Therefore, the investigating agencies believe the LeJ and the TTP are among the prime suspects in the bus butchery. Two more jehadi groups being suspected for involvement in the dastardly episode are the Islamic State or Daesh and Jundallah.
There are reports that a Daesh pamphlet was recovered from the crime scene that was possibly dropped by the attackers who were dressed in police uniforms. Ahmed Marwat, the spokesman for Jundallah, has also claimed responsibility for the attack, saying: “We will continue targeting infidels”. But the fact is that the Jundallah spokesman is known for making quick responsibility claims for almost every other terror attack. The al-Qaeda affiliated group that started off from South Waziristan has claimed several attacks against Shias and foreign tourists in the past. In November 2014, Jundallah pledged allegiance to Abu Bakar Al Baghdadi-led IS after holding a clandestine meeting with a Daesh delegation somewhere in Quetta.

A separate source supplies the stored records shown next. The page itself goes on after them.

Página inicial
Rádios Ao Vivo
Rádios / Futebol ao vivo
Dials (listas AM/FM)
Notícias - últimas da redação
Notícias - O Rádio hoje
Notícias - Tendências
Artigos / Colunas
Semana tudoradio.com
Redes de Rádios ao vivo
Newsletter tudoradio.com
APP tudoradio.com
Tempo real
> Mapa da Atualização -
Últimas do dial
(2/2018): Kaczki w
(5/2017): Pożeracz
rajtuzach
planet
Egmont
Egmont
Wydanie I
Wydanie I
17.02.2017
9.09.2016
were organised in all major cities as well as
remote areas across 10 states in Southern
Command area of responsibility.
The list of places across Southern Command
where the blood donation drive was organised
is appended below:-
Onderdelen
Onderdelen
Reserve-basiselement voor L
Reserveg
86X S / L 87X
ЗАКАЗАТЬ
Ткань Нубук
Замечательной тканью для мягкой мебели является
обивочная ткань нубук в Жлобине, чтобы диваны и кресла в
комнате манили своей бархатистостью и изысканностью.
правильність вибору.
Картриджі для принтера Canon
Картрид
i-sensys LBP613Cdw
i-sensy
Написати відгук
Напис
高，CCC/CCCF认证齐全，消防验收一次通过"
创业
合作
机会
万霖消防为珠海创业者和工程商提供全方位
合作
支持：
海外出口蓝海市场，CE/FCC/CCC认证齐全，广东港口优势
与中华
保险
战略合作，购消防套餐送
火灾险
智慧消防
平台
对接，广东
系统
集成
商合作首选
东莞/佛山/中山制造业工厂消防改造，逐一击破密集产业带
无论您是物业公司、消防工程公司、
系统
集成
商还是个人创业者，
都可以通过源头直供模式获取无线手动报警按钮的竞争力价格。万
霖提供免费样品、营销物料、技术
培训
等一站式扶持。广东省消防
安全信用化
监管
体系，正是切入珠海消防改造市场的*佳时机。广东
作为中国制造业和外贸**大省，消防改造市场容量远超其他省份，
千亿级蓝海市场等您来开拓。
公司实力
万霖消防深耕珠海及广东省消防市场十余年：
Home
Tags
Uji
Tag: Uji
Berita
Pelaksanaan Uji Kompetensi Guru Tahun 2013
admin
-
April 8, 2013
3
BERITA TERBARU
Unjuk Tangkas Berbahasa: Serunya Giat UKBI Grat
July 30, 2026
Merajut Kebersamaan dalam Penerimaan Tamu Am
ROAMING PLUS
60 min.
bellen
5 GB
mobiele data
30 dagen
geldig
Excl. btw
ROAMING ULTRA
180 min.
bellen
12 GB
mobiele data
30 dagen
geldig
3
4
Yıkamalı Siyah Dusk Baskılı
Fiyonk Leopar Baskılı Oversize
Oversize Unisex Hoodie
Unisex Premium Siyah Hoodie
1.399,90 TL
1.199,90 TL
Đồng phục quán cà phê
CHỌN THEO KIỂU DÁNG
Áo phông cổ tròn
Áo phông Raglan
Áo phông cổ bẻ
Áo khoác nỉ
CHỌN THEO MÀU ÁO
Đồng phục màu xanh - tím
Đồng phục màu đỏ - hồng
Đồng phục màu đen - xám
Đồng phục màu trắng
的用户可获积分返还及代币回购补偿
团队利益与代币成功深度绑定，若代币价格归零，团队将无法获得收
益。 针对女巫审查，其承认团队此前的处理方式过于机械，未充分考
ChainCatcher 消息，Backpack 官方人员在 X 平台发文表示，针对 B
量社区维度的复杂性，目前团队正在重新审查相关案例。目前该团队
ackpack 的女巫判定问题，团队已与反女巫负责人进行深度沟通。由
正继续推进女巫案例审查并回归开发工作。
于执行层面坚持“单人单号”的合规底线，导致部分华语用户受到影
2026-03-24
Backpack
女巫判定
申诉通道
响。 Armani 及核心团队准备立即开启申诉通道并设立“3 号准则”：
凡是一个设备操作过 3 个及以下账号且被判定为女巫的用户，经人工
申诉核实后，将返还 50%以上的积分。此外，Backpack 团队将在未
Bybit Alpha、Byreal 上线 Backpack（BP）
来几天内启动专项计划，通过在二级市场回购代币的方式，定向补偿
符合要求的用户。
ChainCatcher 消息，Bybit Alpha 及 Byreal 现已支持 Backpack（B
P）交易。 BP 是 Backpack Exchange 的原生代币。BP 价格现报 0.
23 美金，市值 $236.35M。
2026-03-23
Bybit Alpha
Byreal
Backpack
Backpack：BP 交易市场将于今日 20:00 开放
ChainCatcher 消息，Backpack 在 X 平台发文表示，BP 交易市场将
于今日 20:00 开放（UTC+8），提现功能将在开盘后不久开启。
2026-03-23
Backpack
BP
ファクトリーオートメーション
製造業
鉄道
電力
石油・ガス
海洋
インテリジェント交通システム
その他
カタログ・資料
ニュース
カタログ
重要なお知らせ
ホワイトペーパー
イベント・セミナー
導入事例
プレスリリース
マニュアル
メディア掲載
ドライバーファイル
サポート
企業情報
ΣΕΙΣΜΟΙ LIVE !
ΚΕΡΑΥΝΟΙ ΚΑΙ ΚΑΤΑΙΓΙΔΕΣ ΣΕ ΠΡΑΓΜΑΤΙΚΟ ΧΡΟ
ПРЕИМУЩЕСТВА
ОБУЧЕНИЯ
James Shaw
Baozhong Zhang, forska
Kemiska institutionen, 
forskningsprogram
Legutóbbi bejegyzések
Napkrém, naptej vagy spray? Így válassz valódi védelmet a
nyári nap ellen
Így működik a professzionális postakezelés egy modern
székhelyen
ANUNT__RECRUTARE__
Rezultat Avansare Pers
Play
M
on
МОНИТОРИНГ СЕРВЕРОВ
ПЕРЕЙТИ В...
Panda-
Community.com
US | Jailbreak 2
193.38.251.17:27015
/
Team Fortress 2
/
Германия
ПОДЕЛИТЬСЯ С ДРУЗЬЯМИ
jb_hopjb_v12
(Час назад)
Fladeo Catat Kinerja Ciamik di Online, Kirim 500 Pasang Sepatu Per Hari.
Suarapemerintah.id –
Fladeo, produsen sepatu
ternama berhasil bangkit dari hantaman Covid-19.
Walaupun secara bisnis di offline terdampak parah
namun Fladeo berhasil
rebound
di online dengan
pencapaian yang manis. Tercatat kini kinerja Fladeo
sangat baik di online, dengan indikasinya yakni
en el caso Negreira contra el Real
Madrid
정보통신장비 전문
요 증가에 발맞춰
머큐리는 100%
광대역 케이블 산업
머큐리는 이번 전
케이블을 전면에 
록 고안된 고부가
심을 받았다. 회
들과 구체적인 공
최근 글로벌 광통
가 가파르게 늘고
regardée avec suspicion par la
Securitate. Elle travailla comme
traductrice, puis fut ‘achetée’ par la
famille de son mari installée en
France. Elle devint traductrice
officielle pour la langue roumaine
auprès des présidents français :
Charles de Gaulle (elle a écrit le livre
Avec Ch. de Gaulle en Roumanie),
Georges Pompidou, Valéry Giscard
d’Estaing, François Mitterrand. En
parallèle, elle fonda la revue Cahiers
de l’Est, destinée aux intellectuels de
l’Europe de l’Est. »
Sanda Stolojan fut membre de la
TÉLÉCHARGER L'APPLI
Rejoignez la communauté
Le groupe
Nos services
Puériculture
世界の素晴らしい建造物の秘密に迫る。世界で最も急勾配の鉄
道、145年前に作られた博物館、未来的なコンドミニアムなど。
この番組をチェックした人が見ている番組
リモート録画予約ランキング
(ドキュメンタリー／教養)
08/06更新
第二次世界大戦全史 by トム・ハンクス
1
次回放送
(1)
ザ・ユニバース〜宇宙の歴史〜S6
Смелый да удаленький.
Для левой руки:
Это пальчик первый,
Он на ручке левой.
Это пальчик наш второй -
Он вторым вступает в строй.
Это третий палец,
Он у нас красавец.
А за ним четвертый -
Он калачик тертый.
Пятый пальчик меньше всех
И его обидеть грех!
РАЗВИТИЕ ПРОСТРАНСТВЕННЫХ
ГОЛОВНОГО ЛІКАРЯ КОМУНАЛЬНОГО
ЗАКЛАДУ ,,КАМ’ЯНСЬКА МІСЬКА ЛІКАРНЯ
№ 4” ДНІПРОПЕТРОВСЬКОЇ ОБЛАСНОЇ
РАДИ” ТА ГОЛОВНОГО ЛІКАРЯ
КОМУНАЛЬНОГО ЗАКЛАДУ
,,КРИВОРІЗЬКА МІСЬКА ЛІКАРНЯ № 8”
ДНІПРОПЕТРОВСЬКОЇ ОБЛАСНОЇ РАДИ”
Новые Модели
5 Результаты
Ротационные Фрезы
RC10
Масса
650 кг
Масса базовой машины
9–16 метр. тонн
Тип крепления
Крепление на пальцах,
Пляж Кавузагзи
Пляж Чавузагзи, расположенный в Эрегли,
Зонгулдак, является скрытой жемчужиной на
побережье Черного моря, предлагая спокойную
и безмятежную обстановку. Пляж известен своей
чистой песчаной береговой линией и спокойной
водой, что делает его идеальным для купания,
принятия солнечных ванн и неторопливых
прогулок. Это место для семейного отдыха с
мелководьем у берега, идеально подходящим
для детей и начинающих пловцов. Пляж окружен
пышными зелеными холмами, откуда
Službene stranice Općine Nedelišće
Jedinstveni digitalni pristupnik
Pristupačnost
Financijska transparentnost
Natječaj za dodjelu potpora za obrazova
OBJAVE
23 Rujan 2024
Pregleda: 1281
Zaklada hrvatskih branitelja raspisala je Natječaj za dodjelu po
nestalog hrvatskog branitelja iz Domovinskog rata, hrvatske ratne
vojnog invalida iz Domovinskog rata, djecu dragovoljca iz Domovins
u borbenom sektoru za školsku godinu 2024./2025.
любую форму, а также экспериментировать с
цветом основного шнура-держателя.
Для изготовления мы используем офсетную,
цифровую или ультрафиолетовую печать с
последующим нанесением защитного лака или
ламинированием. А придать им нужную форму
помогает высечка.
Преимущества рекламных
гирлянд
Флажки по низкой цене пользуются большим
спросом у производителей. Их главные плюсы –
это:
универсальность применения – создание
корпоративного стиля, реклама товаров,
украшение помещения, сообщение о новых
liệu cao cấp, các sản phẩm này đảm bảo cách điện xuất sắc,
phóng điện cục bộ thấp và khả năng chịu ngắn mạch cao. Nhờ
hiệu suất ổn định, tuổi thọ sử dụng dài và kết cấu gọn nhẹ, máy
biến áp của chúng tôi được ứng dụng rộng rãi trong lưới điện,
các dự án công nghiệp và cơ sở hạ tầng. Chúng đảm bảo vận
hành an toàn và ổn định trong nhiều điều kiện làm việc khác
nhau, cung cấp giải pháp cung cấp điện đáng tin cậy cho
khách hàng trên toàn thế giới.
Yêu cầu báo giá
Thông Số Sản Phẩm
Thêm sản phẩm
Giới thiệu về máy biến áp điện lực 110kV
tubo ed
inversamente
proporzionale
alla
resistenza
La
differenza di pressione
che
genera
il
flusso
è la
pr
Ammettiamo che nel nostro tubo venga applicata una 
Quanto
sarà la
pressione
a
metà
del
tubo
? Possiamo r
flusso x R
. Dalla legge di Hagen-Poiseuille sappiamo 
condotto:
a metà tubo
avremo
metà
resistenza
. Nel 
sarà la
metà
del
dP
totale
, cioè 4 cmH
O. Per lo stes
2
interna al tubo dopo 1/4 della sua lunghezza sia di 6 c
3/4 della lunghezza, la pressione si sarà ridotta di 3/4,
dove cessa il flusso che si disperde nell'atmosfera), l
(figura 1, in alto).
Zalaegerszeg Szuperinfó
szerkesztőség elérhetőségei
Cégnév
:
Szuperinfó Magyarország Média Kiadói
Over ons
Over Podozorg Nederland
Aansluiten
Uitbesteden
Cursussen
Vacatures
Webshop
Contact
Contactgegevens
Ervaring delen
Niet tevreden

Significantly, the carnage of the Ismaili community members took place hardly a day after the hanging of Saulat Mirza. To tell the truth, Mohammad Ali Jinnah’s vision of a democratic Pakistan has clearly been eclipsed by a rising spiral of sectarian terrorism in the country which seems to have assumed alarming heights in the wake of the killing of 45 members of the Ismaili community. Pakistan has been in the grip of terrorist and sectarian violence for many decades now. Those who see this as the most serious existential threat to the country are alarmed by the rising dark tide of fanaticism that threatens to destroy the state and the society and turn it into an oppressive theocracy with the narrowest of interpretations of religion.